<<<<
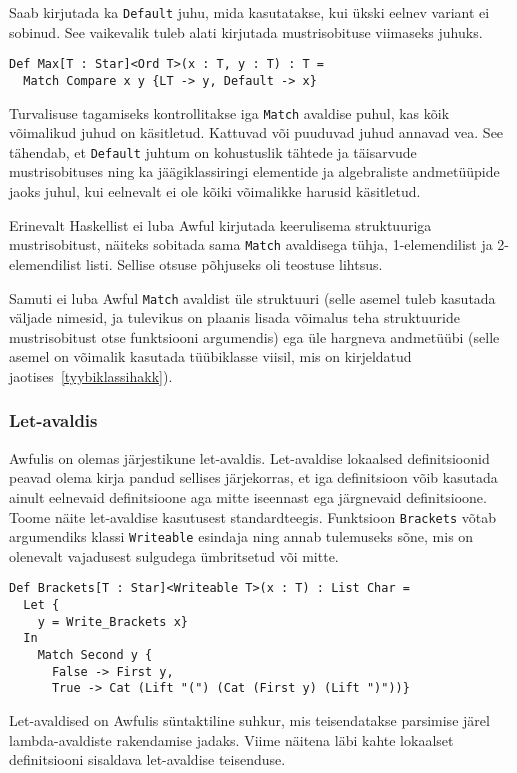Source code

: \documentclass[12pt]{article}
\begin{document}
        Saab kirjutada ka \verb!Default! juhu, mida kasutatakse, kui ükski eelnev variant ei sobinud. See vaikevalik tuleb alati kirjutada mustrisobituse viimaseks juhuks.

        \begin{verbatim}Def Max[T : Star]<Ord T>(x : T, y : T) : T =
  Match Compare x y {LT -> y, Default -> x}\end{verbatim}

        Turvalisuse tagamiseks kontrollitakse iga \verb!Match! avaldise puhul, kas kõik võimalikud juhud on käsitletud. Kattuvad või puuduvad juhud annavad vea. See tähendab, et \verb!Default! juhtum on kohustuslik tähtede ja täisarvude mustrisobituses ning ka jäägiklassiringi elementide ja algebraliste andmetüüpide jaoks juhul, kui eelnevalt ei ole kõiki võimalikke harusid käsitletud.

        Erinevalt Haskellist ei luba Awful kirjutada keerulisema struktuuriga mustrisobitust, näiteks sobitada sama \verb!Match! avaldisega tühja, 1-elemendilist ja 2-elemendilist listi. Sellise otsuse põhjuseks oli teostuse lihtsus.

        Samuti ei luba Awful \verb!Match! avaldist üle struktuuri (selle asemel tuleb kasutada väljade nimesid, ja tulevikus on plaanis lisada võimalus teha struktuuride mustrisobitust otse funktsiooni argumendis) ega üle hargneva andmetüübi (selle asemel on võimalik kasutada tüübiklasse viisil, mis on kirjeldatud jaotises~\ref{tyybiklassihakk}).
      \subsubsection{Let-avaldis}\label{letavaldis}
        Awfulis on olemas järjestikune let-avaldis. Let-avaldise lokaalsed definitsioonid peavad olema kirja pandud sellises järjekorras, et iga definitsioon võib kasutada ainult eelnevaid definitsioone aga mitte iseennast ega järgnevaid definitsioone. Toome näite let-avaldise kasutusest standardteegis. Funktsioon \verb!Brackets! võtab argumendiks klassi \verb!Writeable! esindaja ning annab tulemuseks sõne, mis on olenevalt vajadusest sulgudega ümbritsetud või mitte.

        \begin{verbatim}Def Brackets[T : Star]<Writeable T>(x : T) : List Char =
  Let {
    y = Write_Brackets x}
  In
    Match Second y {
      False -> First y,
      True -> Cat (Lift "(") (Cat (First y) (Lift ")"))}\end{verbatim}

        Let-avaldised on Awfulis süntaktiline suhkur, mis teisendatakse parsimise järel lambda-avaldiste rakendamise jadaks. Viime näitena läbi kahte lokaalset definitsiooni sisaldava let-avaldise teisenduse.
\end{document}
>>>>
What the task requires: The lines that mention the word "First" should be pulled from the records above.

Task solution:
      False -> First y,
      True -> Cat (Lift "(") (Cat (First y) (Lift ")"))}\end{verbatim}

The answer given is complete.